▶ [課題一覧]:
a: この書評によると、『生存者ゼロ』の作者はどのような立場の人物だとされているか。
b: この書評のうち、「植物状態になった患者の意識と」を含む語句から書き始め、「少しサスペンスがほしかった。」のところで書き終えよ。その際、「少女漫画家」を「小説家」に置き換えること。
c: この書評を、終わっているところから引き継いで書き進めよ。

▶ [抜粋本文]:
安生正『生存者ゼロ』(宝島社文庫、2014年、単行本2013年)B+

 ひとつの村の住民を一夜にして全滅させる威力をもつ未知のウィルス、政治闘争に敗れて研究の道を断たれた感染症学者、後手に回り有効な手が打てない政府首脳、危機を感じていながら権力をもたないがゆえになにもできない自衛隊員――など、最近読んだ鷺宮だいじん『東京異世界戦争』(電撃文庫)を彷彿とさせるスタンダードなパニック小説として始まる。読みやすい文章で、なかなか明らかにならない「災厄」発生の法則や、失った家族の復讐に狂気に陥っていく感染症学者など、混沌としていく状況にどう解決をつけるのかと読み進んでいって――

 で、見事にだまされた。これらが目くらましになって、もっと大きなネタを隠していたのだ。さすがにこの「真相」は、その場にいれば誰か気づいたんじゃないかと思わなくもないが(遺骸が大量に残りそうだ)、読んでいる分にはまず思いつかないだろう。そこからジャンルががらりと変わって急転直下の解決に至るのも見事である。

 なにも知らない状態で読みたい怪作である。

 あと作者が建設会社の重役だそうで、何者か気になるのだが、まだ明らかにはなっていないらしい。

 

 

乾緑郎『完全なる首長竜の日』B+、南原幹雄『灼熱の要塞』B+

【最近読んだ本】

乾緑郎『完全なる首長竜の日』(宝島社文庫、2012年、単行本2011年)B+

 植物状態になった患者の意識と対話することができる機械がある世界で、ある少女漫画家が、意識不明の弟の自殺未遂の真相を探ろうとする。しかし現実と区別のつかない弟の精神世界に入りこむうち、彼女の周辺でも奇妙な現象が起こり始める。

 ディックの『ユービック』がモチーフとしてあるのは解説でも触れられている。本家には及ばないながらも最後はぞっとした。しかしお話の大半が、少女漫画家の日常と、弟との子ども時代の思い出で過ぎていき、少々退屈である。それによってキャラクターにリアリティが与えられるのだとしても、もう少しサスペンスがほしかった。

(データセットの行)
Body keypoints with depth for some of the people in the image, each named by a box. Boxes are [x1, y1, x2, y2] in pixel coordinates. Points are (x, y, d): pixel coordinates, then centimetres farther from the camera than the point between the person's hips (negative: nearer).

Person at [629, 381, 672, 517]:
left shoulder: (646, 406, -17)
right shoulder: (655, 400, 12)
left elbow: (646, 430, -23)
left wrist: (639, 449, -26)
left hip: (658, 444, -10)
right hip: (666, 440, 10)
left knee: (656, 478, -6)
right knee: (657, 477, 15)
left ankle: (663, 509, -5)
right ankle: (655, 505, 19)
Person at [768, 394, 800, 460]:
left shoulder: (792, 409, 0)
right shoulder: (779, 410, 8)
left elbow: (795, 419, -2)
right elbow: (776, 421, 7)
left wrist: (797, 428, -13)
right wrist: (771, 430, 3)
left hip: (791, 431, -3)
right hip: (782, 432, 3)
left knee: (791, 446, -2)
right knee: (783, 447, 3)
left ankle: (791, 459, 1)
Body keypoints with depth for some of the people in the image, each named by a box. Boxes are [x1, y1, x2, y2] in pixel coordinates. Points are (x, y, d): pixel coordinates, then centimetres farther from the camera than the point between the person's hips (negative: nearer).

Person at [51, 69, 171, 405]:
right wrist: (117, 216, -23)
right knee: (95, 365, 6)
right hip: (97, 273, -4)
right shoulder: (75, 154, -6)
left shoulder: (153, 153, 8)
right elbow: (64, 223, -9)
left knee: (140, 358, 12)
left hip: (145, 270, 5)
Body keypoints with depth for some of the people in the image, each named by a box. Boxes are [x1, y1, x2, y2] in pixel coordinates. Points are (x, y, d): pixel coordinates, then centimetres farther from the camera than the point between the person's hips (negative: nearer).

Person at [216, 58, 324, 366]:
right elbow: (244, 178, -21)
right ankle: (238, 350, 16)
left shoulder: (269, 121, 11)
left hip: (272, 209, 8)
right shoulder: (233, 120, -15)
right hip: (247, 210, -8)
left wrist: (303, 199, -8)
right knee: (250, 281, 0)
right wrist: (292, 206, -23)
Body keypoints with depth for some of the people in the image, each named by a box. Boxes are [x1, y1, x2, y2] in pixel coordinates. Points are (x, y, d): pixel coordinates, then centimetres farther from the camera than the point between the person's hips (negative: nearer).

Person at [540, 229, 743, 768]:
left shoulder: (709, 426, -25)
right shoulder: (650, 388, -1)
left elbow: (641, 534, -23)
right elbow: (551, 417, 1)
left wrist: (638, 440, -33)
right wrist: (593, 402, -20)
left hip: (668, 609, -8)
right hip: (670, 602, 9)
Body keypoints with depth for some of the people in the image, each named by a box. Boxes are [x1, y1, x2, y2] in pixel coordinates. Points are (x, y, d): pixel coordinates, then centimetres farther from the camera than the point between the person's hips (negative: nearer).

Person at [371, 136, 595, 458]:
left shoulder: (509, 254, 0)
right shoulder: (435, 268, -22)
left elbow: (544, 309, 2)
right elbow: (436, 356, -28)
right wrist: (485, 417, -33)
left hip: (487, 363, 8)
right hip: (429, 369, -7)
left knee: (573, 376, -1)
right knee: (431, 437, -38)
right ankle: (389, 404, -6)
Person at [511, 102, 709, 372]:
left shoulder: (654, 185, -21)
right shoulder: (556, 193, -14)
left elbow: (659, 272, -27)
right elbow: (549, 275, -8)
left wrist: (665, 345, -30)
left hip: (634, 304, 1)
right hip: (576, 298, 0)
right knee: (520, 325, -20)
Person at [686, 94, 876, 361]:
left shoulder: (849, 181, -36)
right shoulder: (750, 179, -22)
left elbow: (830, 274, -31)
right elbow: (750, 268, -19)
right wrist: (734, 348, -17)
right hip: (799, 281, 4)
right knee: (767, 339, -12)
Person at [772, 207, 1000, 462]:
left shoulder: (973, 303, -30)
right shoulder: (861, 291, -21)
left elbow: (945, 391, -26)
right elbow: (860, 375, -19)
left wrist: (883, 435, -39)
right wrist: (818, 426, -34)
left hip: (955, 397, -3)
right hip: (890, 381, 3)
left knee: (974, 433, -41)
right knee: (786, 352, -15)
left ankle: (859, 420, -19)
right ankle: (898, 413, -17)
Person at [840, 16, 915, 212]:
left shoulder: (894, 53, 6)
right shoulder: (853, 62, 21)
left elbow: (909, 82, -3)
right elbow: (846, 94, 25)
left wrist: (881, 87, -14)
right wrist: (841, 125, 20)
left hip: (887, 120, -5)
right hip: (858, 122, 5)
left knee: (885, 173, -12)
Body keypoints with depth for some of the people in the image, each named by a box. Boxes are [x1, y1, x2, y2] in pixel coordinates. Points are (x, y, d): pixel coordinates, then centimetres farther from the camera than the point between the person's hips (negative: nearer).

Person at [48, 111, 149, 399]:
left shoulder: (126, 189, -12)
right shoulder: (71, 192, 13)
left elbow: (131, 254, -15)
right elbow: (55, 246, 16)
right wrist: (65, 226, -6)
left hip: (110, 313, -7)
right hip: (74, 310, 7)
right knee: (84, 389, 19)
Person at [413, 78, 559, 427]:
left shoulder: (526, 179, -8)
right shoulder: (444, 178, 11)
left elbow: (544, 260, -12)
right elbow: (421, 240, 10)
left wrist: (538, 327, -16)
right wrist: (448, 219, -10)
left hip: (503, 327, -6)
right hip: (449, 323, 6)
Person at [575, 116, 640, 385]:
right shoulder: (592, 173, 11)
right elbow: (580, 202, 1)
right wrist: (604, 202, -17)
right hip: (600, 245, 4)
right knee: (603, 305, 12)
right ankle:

▶ [解答]:
a: 建設会社の重役だとされている。

b:
植物状態になった患者の意識と対話することができる機械がある世界で、ある小説家が、意識不明の弟の自殺未遂の真相を探ろうとする。しかし現実と区別のつかない弟の精神世界に入りこむうち、彼女の周辺でも奇妙な現象が起こり始める。

 ディックの『ユービック』がモチーフとしてあるのは解説でも触れられている。本家には及ばないながらも最後はぞっとした。しかしお話の大半が、小説家の日常と、弟との子ども時代の思い出で過ぎていき、少々退屈である。それによってキャラクターにリアリティが与えられるのだとしても、もう少しサスペンスがほしかった。

c:
 

南原幹雄『灼熱の要塞』(集英社文庫、1995年、単行本1992年)B+

 南原幹雄という作家は、無難な感じの歴史小説の書き手というイメージで、あまり読んでこなかったのだが、これはおもしろかった。

 時は幕末、文久2年。薩摩藩は倒幕運動を企んでいるという疑いをもたれていた。その要となるのが、集成館という一大軍事工場である。外部からの侵入者を決して許さぬ薩摩領に潜入し、その要塞化した集成館を破壊すべく、幕府から隠密が放たれる。

 歴史小説に名を借りた冒険小説である。解説で触れられているように、アリステア・マクリーンの『ナバロンの要塞』を意識したものだろう。要塞が出てくるのはほぼ終盤で、ややタイトルに偽りありというのが難点であるが、そこまでの薩摩潜入の道行はなかなか読ませるものがある。名作とまではいえないが、最後の要塞爆破が薩英戦争とつながるラストなど、歴史的事実のなかにうまく荒唐無稽な冒険小説的展開を入れ込んでいる感じで良い。

 ほかの作品も読んでみたくなった。

 

 

辻村深月『琥珀の夏』B、宇月原晴明『安徳天皇漂海記』A

【最近読んだ本】

辻村深月琥珀の夏』(文藝春秋、2021年)B

 自分で考えることができる子どもを育てることを標榜し、森の中で共同生活を送る団体・<学び舎>。カルト集団と批判されながらも存続していたその森で、30年以上前の女子児童の白骨死体が発見される。かつてそこで行われたサマースクールに参加したことのある女性が、弁護士としてかつての記憶と向き合い、その団体で何が起こっていたのか、かつての友人がその後どうなったのかを探っていくことになる。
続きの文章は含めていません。